Road train at Daly Waters

 Given the length of a road train (over 50 metres long) they take an inordinate amount of time and distance to pass even at speed and you learn to be very “sensible” before launching into overtaking. They certainly deserve a driver’s respect. This is a picture of one outside the Daly Waters road house with our XTrail in front of it.

Road train at Daly Waters with X Trail for size comparison

 There were actually very few of them around this trip because the three main access roads were cut by flooding so the only route available was Darwin to the Three Ways or Tennant Creek (a distance of some 1100kms).  I would not want to be on the Track once they all get clearance and are in a rush to get to Darwin having lost several days travel time. They’re very good drivers as a general rule and like the TV Promo “we share the road, we share the safety”, but they’re still scary to have to pass. As a diversionary sideline, until January 2007, the Territory had no speed limit on the open road. Now the speed limit is 130 kph  except through small towns and settlements (as far as I know the highest speed limit in Australia, but I could be corrected on that).

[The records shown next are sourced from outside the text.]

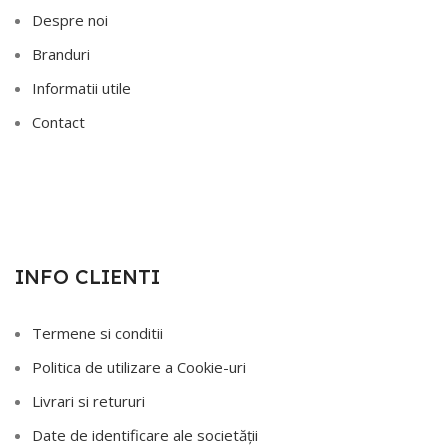
Despre noi
Branduri
Informatii utile
Contact
INFO CLIENTI
Termene si conditii
Politica de utilizare a Cookie-uri
Livrari si retururi
Date de identificare ale societății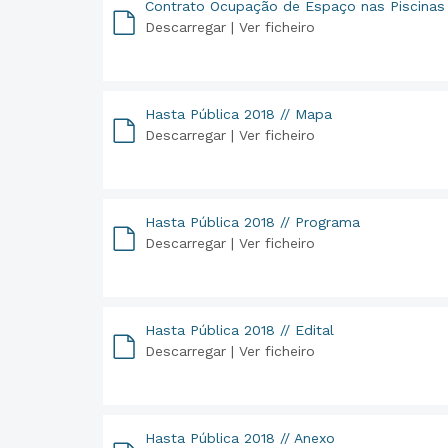
Contrato Ocupação de Espaço nas Piscinas
Descarregar |
Ver ficheiro
PDF
Hasta Pública 2018 // Mapa
Descarregar |
Ver ficheiro
PDF
Hasta Pública 2018 // Programa
Descarregar |
Ver ficheiro
PDF
Hasta Pública 2018 // Edital
Descarregar |
Ver ficheiro
PDF
Hasta Pública 2018 // Anexo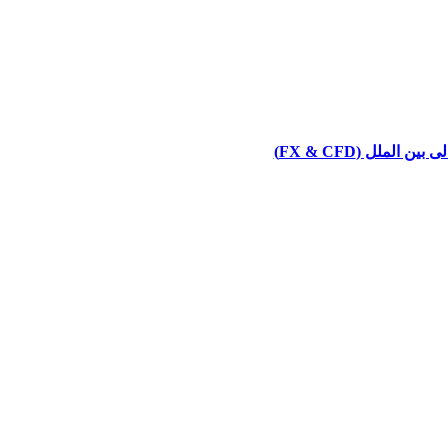
ملل (FX & CFD)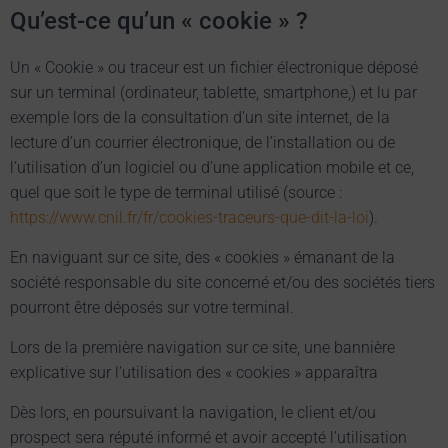
Qu’est-ce qu’un « cookie » ?
Un « Cookie » ou traceur est un fichier électronique déposé
sur un terminal (ordinateur, tablette, smartphone,) et lu par
exemple lors de la consultation d’un site internet, de la
lecture d’un courrier électronique, de l’installation ou de
l’utilisation d’un logiciel ou d’une application mobile et ce,
quel que soit le type de terminal utilisé (source :
https://www.cnil.fr/fr/cookies-traceurs-que-dit-la-loi
).
En naviguant sur ce site, des « cookies » émanant de la
société responsable du site concerné et/ou des sociétés tiers
pourront être déposés sur votre terminal.
Lors de la première navigation sur ce site, une bannière
explicative sur l’utilisation des « cookies » apparaîtra
Dès lors, en poursuivant la navigation, le client et/ou
prospect sera réputé informé et avoir accepté l’utilisation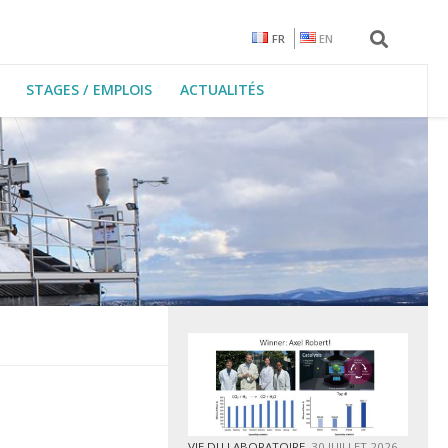
FR
EN
STAGES / EMPLOIS
ACTUALITÉS
VIE DU LABORATOIRE
30 JUILLET 2026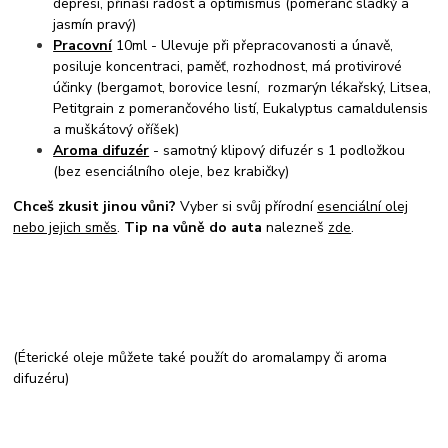
depresi, přináší radost a optimismus (pomeranč sladký a
jasmín pravý)
Pracovní
10ml - Ulevuje při přepracovanosti a únavě,
posiluje koncentraci, paměť, rozhodnost, má protivirové
účinky (bergamot, borovice lesní, rozmarýn lékařský, Litsea,
Petitgrain z pomerančového listí, Eukalyptus camaldulensis
a muškátový oříšek)
Aroma difuzér
- samotný klipový difuzér s 1 podložkou
(bez esenciálního oleje, bez krabičky)
Chceš zkusit jinou vůni?
Vyber si svůj přírodní
esenciální olej
nebo jejich směs
.
Tip na vůně do auta
nalezneš
zde
.
(Éterické oleje můžete také použít do aromalampy či aroma
difuzéru)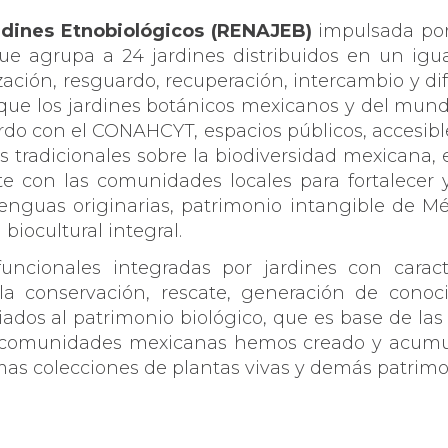
rdines Etnobiológicos (RENAJEB)
impulsada por
ue agrupa a 24 jardines distribuidos en un igu
lización, resguardo, recuperación, intercambio y d
or que los jardines botánicos mexicanos y del mund
erdo con el CONAHCYT, espacios públicos, accesibl
 tradicionales sobre la biodiversidad mexicana, 
e con las comunidades locales para fortalecer 
s lenguas originarias, patrimonio intangible de 
biocultural integral.
cionales integradas por jardines con caracte
a conservación, rescate, generación de conoci
ados al patrimonio biológico, que es base de las
 comunidades mexicanas hemos creado y acumula
mas colecciones de plantas vivas y demás patrimo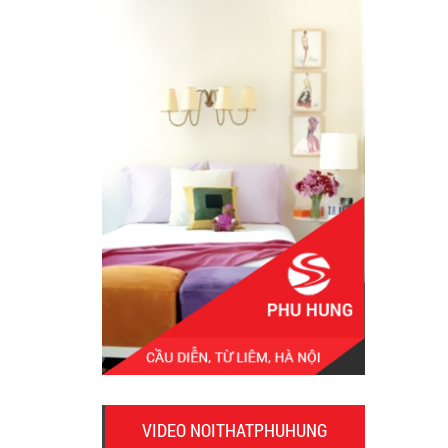
VIDEO NOITHATPHUHUNG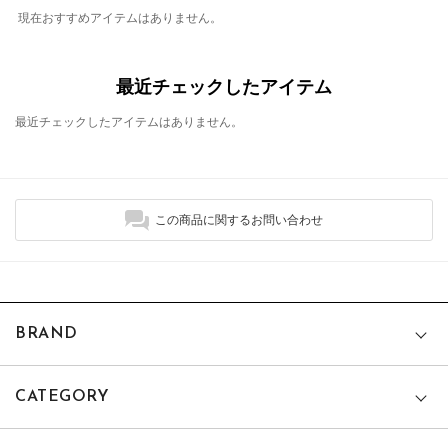
現在おすすめアイテムはありません。
最近チェックしたアイテム
最近チェックしたアイテムはありません。
この商品に関するお問い合わせ
BRAND
CATEGORY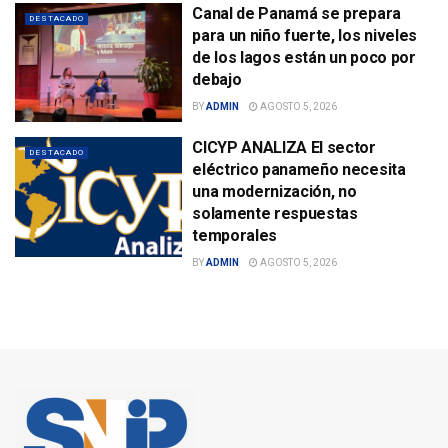
Canal de Panamá se prepara
DESTACADO
para un niño fuerte, los niveles
de los lagos están un poco por
debajo
BY
ADMIN
AGOSTO 5, 2026
CICYP ANALIZA El sector
DESTACADO
eléctrico panameño necesita
una modernización, no
solamente respuestas
temporales
BY
ADMIN
AGOSTO 5, 2026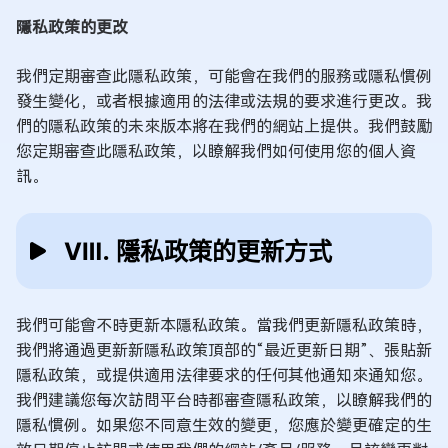
隱私政策的更改
我們定期審查此隱私政策，可能會在我們的服務或隱私慣例
發生變化，或者根據適用的法律或法規的要求進行更改。我
們的隱私政策的未來版本將在我們的網站上提供。我們鼓勵
您定期審查此隱私政策，以瞭解我們如何使用您的個人資
訊。
Ⅷ. 隱私政策的更新方式
我們可能會不時更新本隱私政策。當我們更新隱私政策時，
我們將通過更新新隱私政策頂部的“最近更新日期”、張貼新
隱私政策，或提供適用法律要求的任何其他通知來通知您。
我們建議您每次訪問平台時都審查隱私政策，以瞭解我們的
隱私慣例。如果您不同意生效的變更，您應於變更確定的生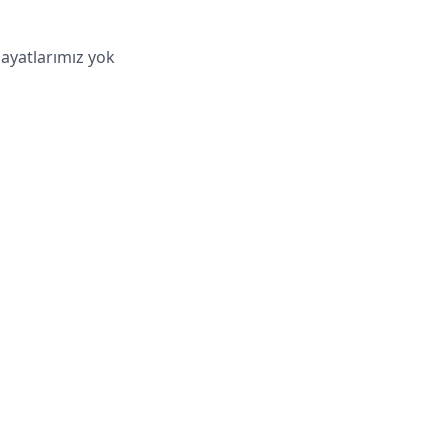
hayatlarımız yok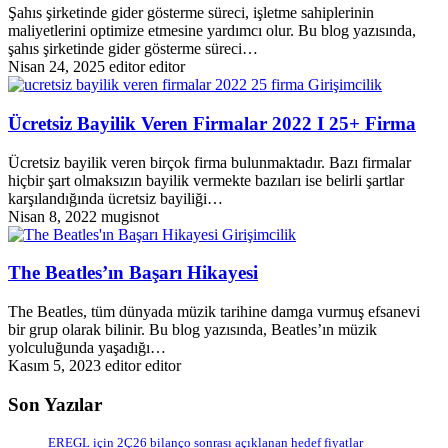
Şahıs şirketinde gider gösterme süreci, işletme sahiplerinin
maliyetlerini optimize etmesine yardımcı olur. Bu blog yazısında,
şahıs şirketinde gider gösterme süreci…
Nisan 24, 2025
editor editor
Girişimcilik
Ücretsiz Bayilik Veren Firmalar 2022 I 25+ Firma
Ücretsiz bayilik veren birçok firma bulunmaktadır. Bazı firmalar
hiçbir şart olmaksızın bayilik vermekte bazıları ise belirli şartlar
karşılandığında ücretsiz bayiliği…
Nisan 8, 2022
mugisnot
Girişimcilik
The Beatles’ın Başarı Hikayesi
The Beatles, tüm dünyada müzik tarihine damga vurmuş efsanevi
bir grup olarak bilinir. Bu blog yazısında, Beatles’ın müzik
yolculuğunda yaşadığı…
Kasım 5, 2023
editor editor
Son Yazılar
EREGL için 2Ç26 bilanço sonrası açıklanan hedef fiyatlar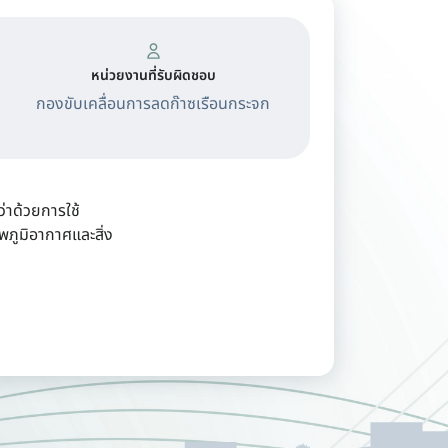
หน่วยงานที่รับผิดชอบ
กองขับเคลื่อนการลดก๊าซเรือนกระจก
่าด้วยการใช้
ภูมิอากาศและสิ่ง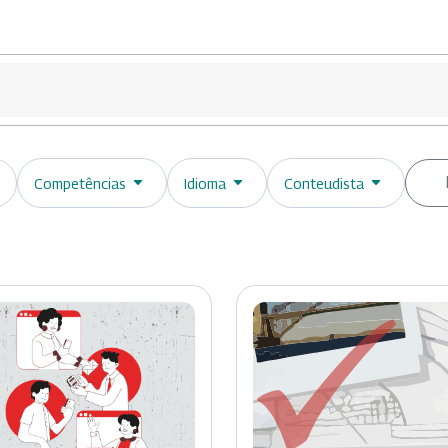
Competências
Idioma
Conteudista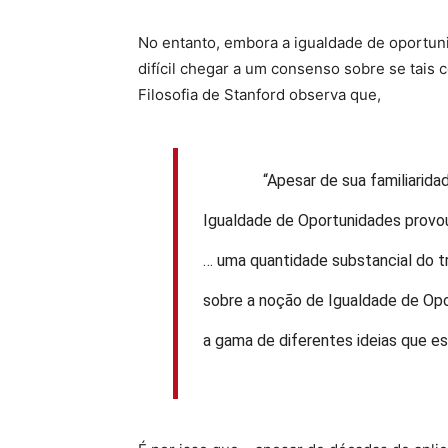
No entanto, embora a igualdade de oportunid
difícil chegar a um consenso sobre se tais 
Filosofia de Stanford observa que,
“Apesar de sua familiaridade e 
Igualdade de Oportunidades provo
… uma quantidade substancial do tr
sobre a noção de Igualdade de Opo
a gama de diferentes ideias que es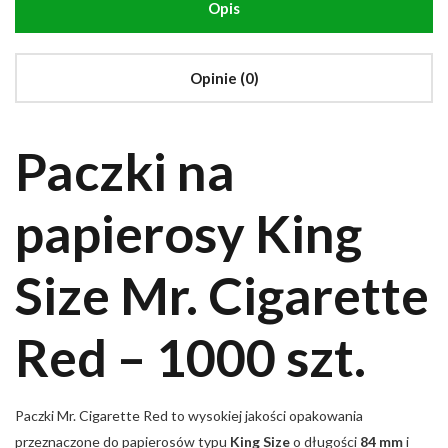
Opis
Opinie (0)
Paczki na
papierosy King
Size Mr. Cigarette
Red – 1000 szt.
Paczki Mr. Cigarette Red to wysokiej jakości opakowania
przeznaczone do papierosów typu
King Size
o długości
84 mm
i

 The road is also historic: there are the explorers, especially John McDouall Stuart, and the Overland Telegraph people who “opened” up the route. All along the road there are signs to World War II airstrips, and the odd military hospital, as this part of Australia was a primary defence line for the Pacific element of WWII. After the bombing of Darwin in 1942 this was taken particularly seriously. The Territory remains one of Australia’s primary defence locations with a number of Defence bases, and partly explains the generally excellent standard of the Stuart Highway.

 Along the 1500kms of the Stuart Highway from Darwin to Alice Springs, there are only two small towns – Katherine and Tennant Creek, and a few smaller settlements of varying appeal (Elliott continues to look daggier each time we go through while Mataranka seems to have improved in appearance with the new alcohol restrictions). Virtually all other stops are very small or just highway petrol stations combined with accommodation.

The super weird whirlpools we saw:

The waterhole was tranquil but the whirlpools were rather scary.

 

I’ll put some of my photos on my Flickr site for anyone who’d like to see more of the scenery.  http://www.flickr.com/photos/cassmob/

Our records for the trip:

Most exciting bird sighting: Turkey bustard

Most beautiful birds: Rainbow bee-eaters

“Best” driver: the bloke with his leg up on the dashboard and no hands in sight. Hopefully he had the 4WD on cruise control and steering with at least one finger.

Scariest moment: aquaplaning on the water over the road (yes, going too fast as it came up quickly)

Most beautiful scenery: the billabongs in the bush with long grass waving nearby.

Silliest Skippy: the small kangaroo that kept hopping along the road in front of us instead of going bush!

Prettiest trees:  Melaleucas covered in white and lime-green flowers.

Weirdest sighting: Two swirling whirlpools as water from one waterway was sucked under a culvert to that on the other side.

Biggest Omission: Not seeing that there were two pelicans around the dam where I’d photographed a big mob of cattle –until I got home and looked at the photos!

Funniest: Watching the frilled neck lizard (frilly) run, in his pre-historic way, into the bush.


7 thoughts on “Driving down the Track -St Patrick’s Day 2011

  1. Didn’t realise you were a bird watcher too! Thank you for taking us with you on your drive, that was a lot of fun. Yes, the NT has the highest speed limit as far as I know.